The Infected Blood Inquiry was told on Wednesday that when HIV screening began in the mid-1980s, the South East Scotland Blood Transfusion Service (SEBTS) tried to identify the recipients of any blood and blood products from infected donors.

However due to factors including missing hospital records, the “eventual fate” of all of the components could not be established.

The UK-wide Infected Blood Inquiry is being held to examine how patients were given infected blood and infected blood products, leading to thousands contracting HIV, Aids and/or hepatitis in the 1970s and 1980s.

About 2,400 people died in what has been labelled the worst treatment disaster in the history of the NHS.

Dr Jack Gillon, who was consultant haematologist with SEBTS from 1985 to 2006, said when a donor was identified as positive through HIV screening they were informed and offered support.

Serum samples from their previous donations were then analysed to establish when they may have become infected, and efforts were made to discover what had happened to the blood.

Giving evidence remotely, Dr Gillon said: “I would get a list of the previous donations, what components had been produced, if plasma had gone to PFC (Plasma Fractionation Centre) that would have been notified to PFC immediately, and then the fate of those various components would be explored.

“We would know to which blood banks the components had gone in the region or elsewhere and we would then contact the relevant hospital blood banks to try to establish the identity of the recipient for each and every component.”

Dr Gillon said that as a general rule, he would then be the person who would see the recipient to tell them the news.

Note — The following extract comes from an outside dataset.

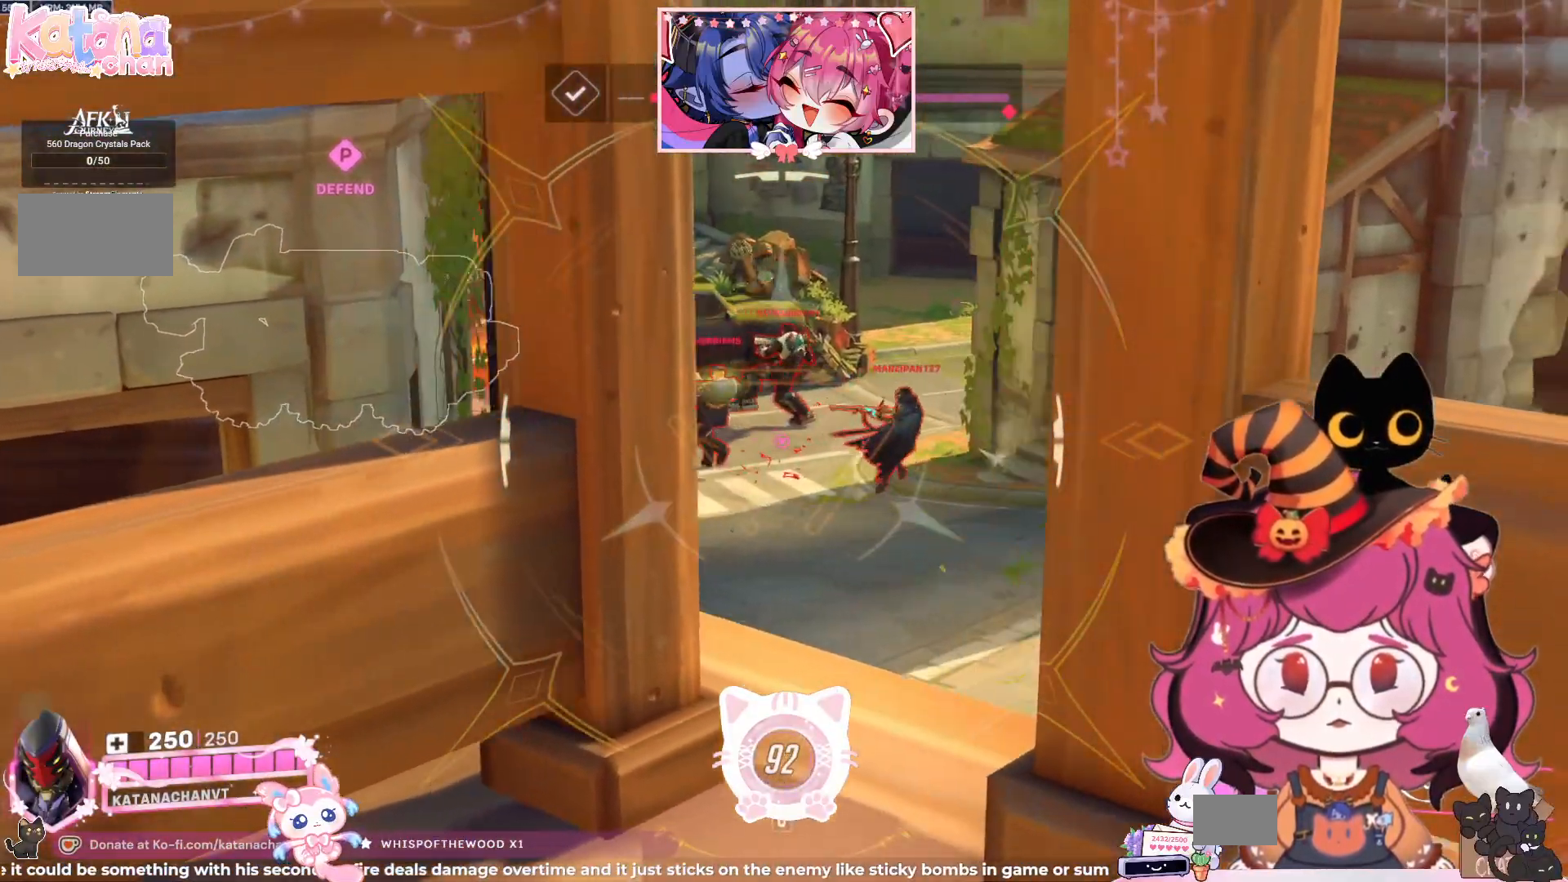
{"keys": ["ctrl"], "mouse": ["left", "right"], "events": [[34, "a", "up"], [217, "a", "down"], [284, "a", "up"], [434, "mouse_left", "down"]]}
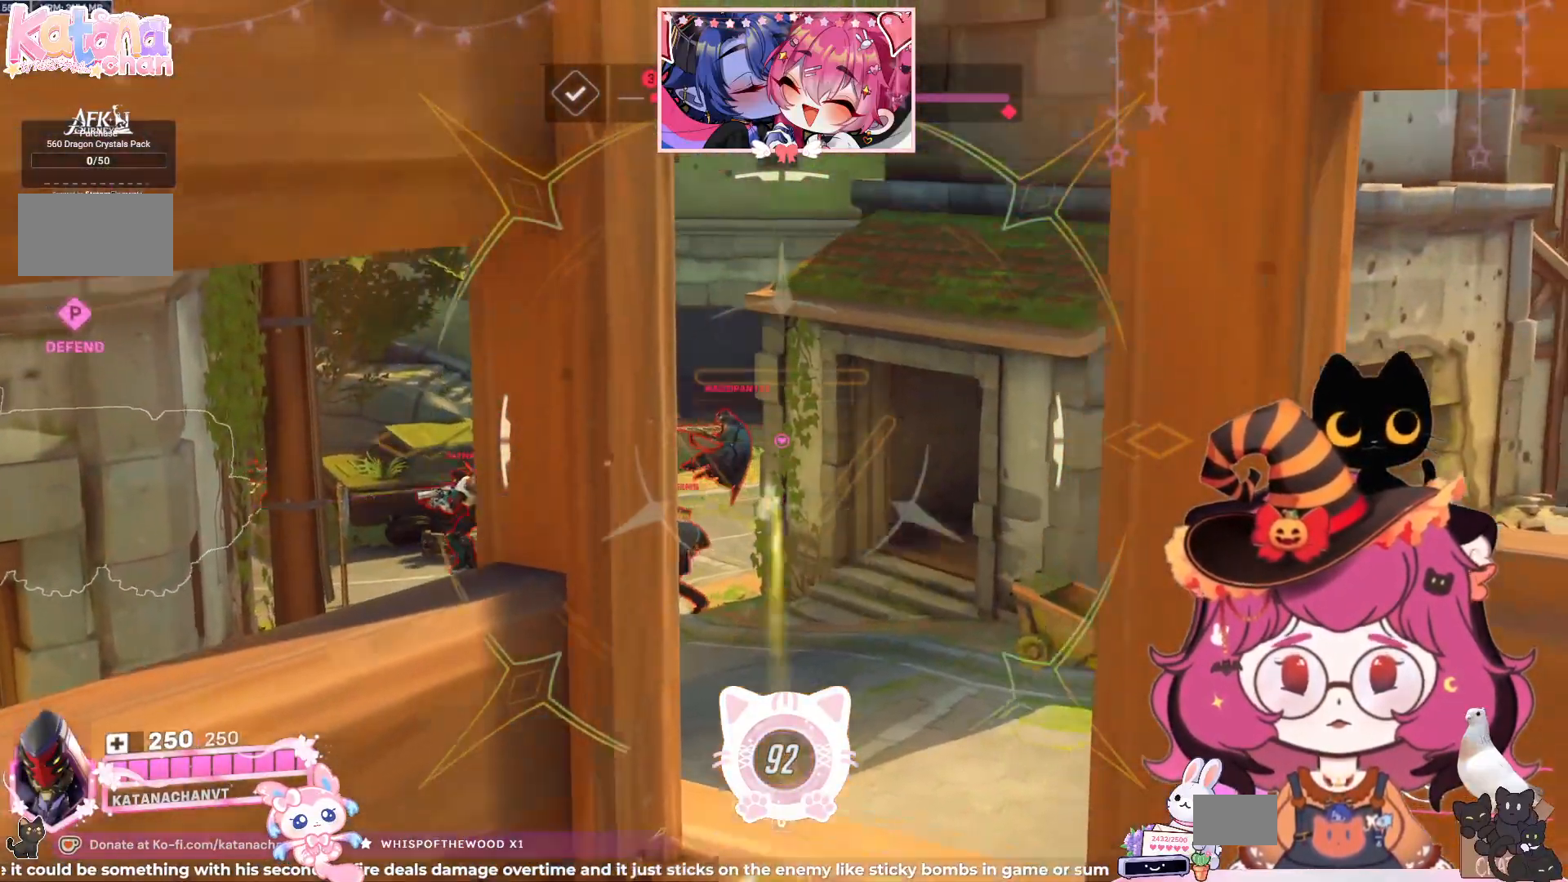
{"keys": ["ctrl"], "mouse": ["left", "right"], "events": [[150, "d", "down"], [267, "d", "up"]]}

Sarah Fraser Butlin, junior counsel to the inquiry, asked what problems he faced during the tracing process.

He said: “The biggest problem by far was missing hospital records or failure to record the eventual fate of a blood component.

“That could be for all sorts of reasons, from records being lost or destroyed, some hospitals had a relatively short period of storage for records, most didn’t by then I think, but all sorts of administrative problems like that and simple practical problems made it impossible to trace quite a substantial percentage of the components.”

Dr Gillon said if he knew a donor had donated outside of the SEBTS region, he would have written to the equivalent doctor to him in that region to let them know and they would have started the same process.

Asked whether there was any way to check whether a donor had donated elsewhere if they did not tell SEBTS, he said: “No, I don’t think there was, until the national computer system became active in 1996-ish.”

Dr Gillon was consultant physician at the Scottish National Blood Transfusion Service from 2006 onwards.

The inquiry, taking place before chairman Sir Brian Langstaff, continues.

It is hoping to encourage people who were either infected, or those close to them, to come forward to share their experiences as evidence, with more information available on the inquiry website https://www.infectedbloodinquiry.org.uk/.

Inquiry chiefs said sharing evidence will help it make recommendations to stop this happening again, and will ensure these experiences are a matter of public record.